Podemos recoger en esta expresionista distorsión que asume ese legado de las cubistas experimentaciones, la fuerza y la pasión de otros motivos más hondos, infinitamente más humanos, más espirituales, lanzando ese clamor, ese alarido sin fronteras, esa profunda compasión sin límites, ni medida, ni espacios, a la que infunde un alma en el espanto de la soledad del más atroz de los desamparos.

Las víctimas del mundo, de cualquier tiempo o lugar, de cualquier época, de cualquier masacre, de cualquier terror, nos claman, nos increpan impotentes frente al hondo vacío de las desesperanzas.

La historia se desnuda ante esos brazos que se alzan imprecatorios e implacables hacia un lugar sin nombre, hacía el vacío más negro.

Hay cicatriz de calcinados vientos en el piafar de espanto del caballo que simboliza al pueblo, la voraz elegía nos petrifica y esa pietá doliente que sostiene en sus brazos la muerte innumerable y repetida de tantas rotas maternidades con esa desgarrada transparencia, con su nítido, dramático mensaje.

El 1 de mayo de 1937, como es sabido, y como encargo del gobierno español, republicano, de París, para el Pabellón de la Exposición de la capital francesa dedicado al Progreso y a la Paz, Picasso comienza el cuadro que marcará la historia más reciente y todas las historias. Tiene fresco el dolor de ese Guernica destruido por las bombas de aquella escuadrilla de Heinkel-111 y, después, completado todo el arrasamiento por los aviones de Junker 52, dejando caer bombas incendiarias durante todo el día sobre la pequeña e indefensa ciudad, pero sobre todo tiene vivo el dolor y la impotencia de las víctimas en esa cuarteada y desventurada piel de toro y de todas las víctimas de cualquier aniquilación, de cualquier guerra.
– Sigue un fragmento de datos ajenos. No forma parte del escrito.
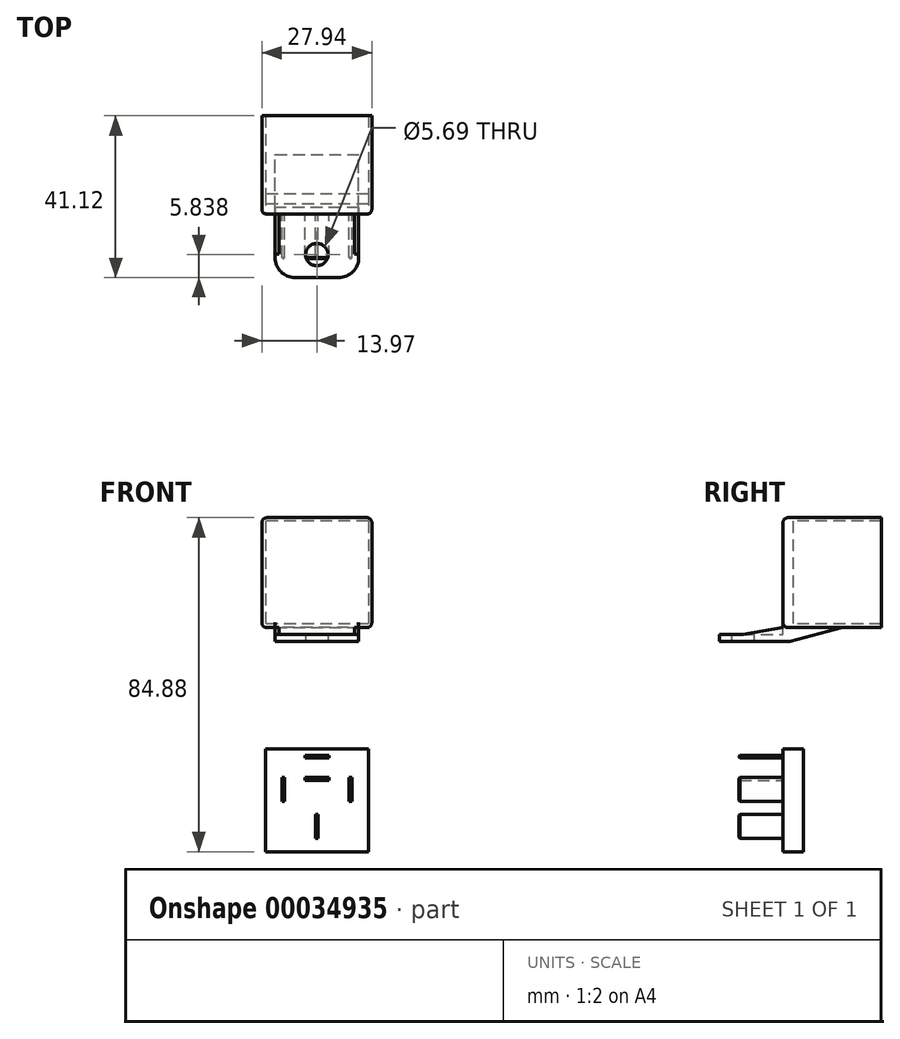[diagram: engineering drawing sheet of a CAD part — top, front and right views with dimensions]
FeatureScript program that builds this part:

El 4 de junio, en poquísimo tiempo, lo terminará. Su compañera entonces, Dora Maar, irá fotografiando cuidadosamente la composición de ese óleo sobre lienzo de 349,3 x 776,6 cm. Y lo hará en cada trazo, cada plano anguloso, cada sobreposición y cada transparencia, cada estado de ánimo, cada símbolo y cada contraste, cada desgarro sobre ese gris negro de sombras homicidas al que atraviesan claridades de amarillo y de blancos muy sutiles, un azulado pálido, un palidísimo ocre...

Fotografía al caballo, eje vertical dividiendo la tela, triángulo que lo enmarca en el centro de los dos cuadrados, en el primer cuarto del rectángulo, el toro, con esos ojos románicos que todo lo observan con brutal indiferencia, y está la ventana con la mujer del quinqué y está el hombre descuartizado de los ojos abiertos y la mano crispada, el brazo desmembrado sostiene el puño de la rota espada con una flor que nace como viva esperanza, la mujer con el niño muerto, la que clama al cielo, la casa ardiendo, la ventana de fuego, el tejado en llamas, la obsesiva luz de la lámpara encendida...

Opresivo, dramático, estremecedor a la vez que desafiante y persuasivo, esta obra supera toda previsión y toda lógica, ya sea conceptual, estética, crítica o simbólica y es la culminación de todo un universo de intuiciones e ideas, de sentimientos o experiencias y donde la rabia, el odio y la más honda compasión y la ternura tienen cabida...

Nosotros contemplaremos este cuadro, siempre, con dolor. Con un profundo respeto emocionado.